Pochi giorni prima del debutto al cinema del suo film, “Mine”, il regista Fabio Guaglione ha scoperto che la pellicola era già disponibile online su vari siti pirata. Non si è perso d’animo e ha rivolto una lettera aperta al pubblico: “Andate in sala a vedere il mio film. Non rubereste mai un caffè al bar, perché farlo con il nostro lavoro?”.
“Cari spettatori, andate in sala a vedere il mio film. I pirati della rete uccidono il cinema”
Fabio Guaglione, regista di “Mine”, sfida i furbetti dello streaming: «Non rubereste mai un caffè al bar. Perché farlo con il nostro lavoro?»
Pubblichiamo qui l’intervento di Fabio Guaglione, classe 1981, regista milanese. Ha diretto «Mine» con Fabio Resinaro
Mi avevano sconsigliato di farlo. E invece, come al solito, ho fatto quello che mi sentivo. Quando ho visto su un famoso sito di streaming illegale che alcuni utenti richiedevano di vedere il nostro film ancora prima dell’uscita in sala, lo sconforto mi ha fatto abbassare le spalle di fronte al monitor. Non ci ho pensato molto, e ho scritto un commento sotto la pagina del film. Con «film» intendo Mine, progetto di cui sono co-sceneggiatore e regista assieme al mio omonimo Fabio Resinaro, attualmente nei cinema grazie a Eagle Pictures. Un film che è costato lavoro, fatica e soldi a tante persone; 106 minuti in cui sono racchiusi tre anni di sogni, sacrifici, lacrime, sangue e sabbia. No, non esagero.
Per far arrivare nei cinema la storia di un soldato con un piede sulla mina abbiamo scommesso tutto, anche quello che non avevamo. Due italiani esordienti e sconosciuti hanno convinto un produttore americano ed una star hollywoodiana a seguirli in questo progetto rischiosissimo. Ce l’abbiamo fatta grazie a pianificazione, tanto fervore e l’arte «made in Italy» di sapersi arrangiare. Ma una volta conquistata questa preziosa occasione, è iniziato un viaggio più lungo e arduo del previsto fatto di scontri creativi, litigi personali, notti insonni, debiti economici, complicazioni legali e coliti.
Per questo mi è venuto spontaneo lasciare quello che più che un commento era un appello volto a sensibilizzare la comunità online. Chiedevo semplicemente di andare a vedere il film al cinema. Prima di tutto per rispetto verso le 248 persone che ci hanno lavorato. E poi perché abbiamo fatto di tutto per confezionare un prodotto audiovisivo di qualità.

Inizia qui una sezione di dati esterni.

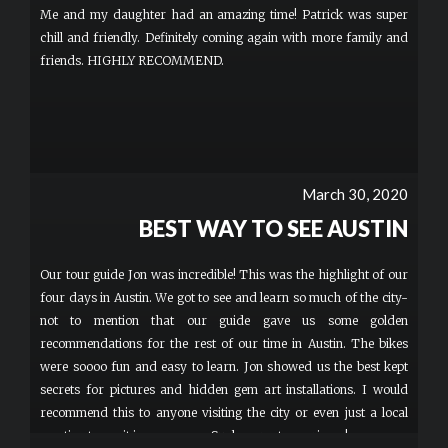
Me and my daughter had an amazing time! Patrick was super
chill and friendly. Definitely coming again with more family and
friends. HIGHLY RECOMMEND.
March 30, 2020
BEST WAY TO SEE AUSTIN
Our tour guide Jon was incredible! This was the highlight of our
four days in Austin. We got to see and learn so much of the city-
not to mention that our guide gave us some golden
recommendations for the rest of our time in Austin. The bikes
were soooo fun and easy to learn. Jon showed us the best kept
secrets for pictures and hidden gem art installations. I would
recommend this to anyone visiting the city or even just a local
wanting to see it in a new way. Such a great experience!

Guardare un film è un’esperienza sensoriale da fare in una sala cinematografica. «Star Wars» visto sull’Iphone non ha senso. È solo un’iperbole, ma ci siamo capiti. Mi hanno risposto in tanti. Qualcuno si è incazzato, tirando in ballo le ovvie difficoltà economiche. Altri, in uno scenario paradossale su un sito di streaming pirata, mi hanno fatto i complimenti perché avevano visto il film al cinema e gli era piaciuto. Li aveva emozionati.
Io capisco le difficoltà di tutti, ci mancherebbe. Vorrei solo che nessuno ignorasse cosa c’è dietro la realizzazione di un film. Un caffè comporta meno lavoro, ma non lo rubereste mai al bar. Inoltre, al giorno d’oggi esistono molte agevolazioni per chiunque, tra cui i Cinema2Day, in cui il biglietto costa solo 2 euro. Guarda caso, 2 caffè. 2 caffè per 3 anni di lavoro. Io lo so che il film sarà guardato illegalmente comunque. Fa parte del gioco che la rete porta con sé. Quello che chiedo ai siti pirata, come mi risulta sia successo per produzioni italiane alternative analoghe come Lo chiamavano Jeeg Robot o Veloce come il vento, è almeno di aspettare qualche mese a caricare il film, in modo da diminuire l’impatto del danno economico su produzione e distribuzione.
Oggi andare al cinema significa far sì che in futuro possano esserci altri film italiani di cui andare orgogliosi. Infine: questa è una chiamata rivolta a voi, capitani dei vascelli di streaming. Si sa: anche i pirati hanno un codice d’onore.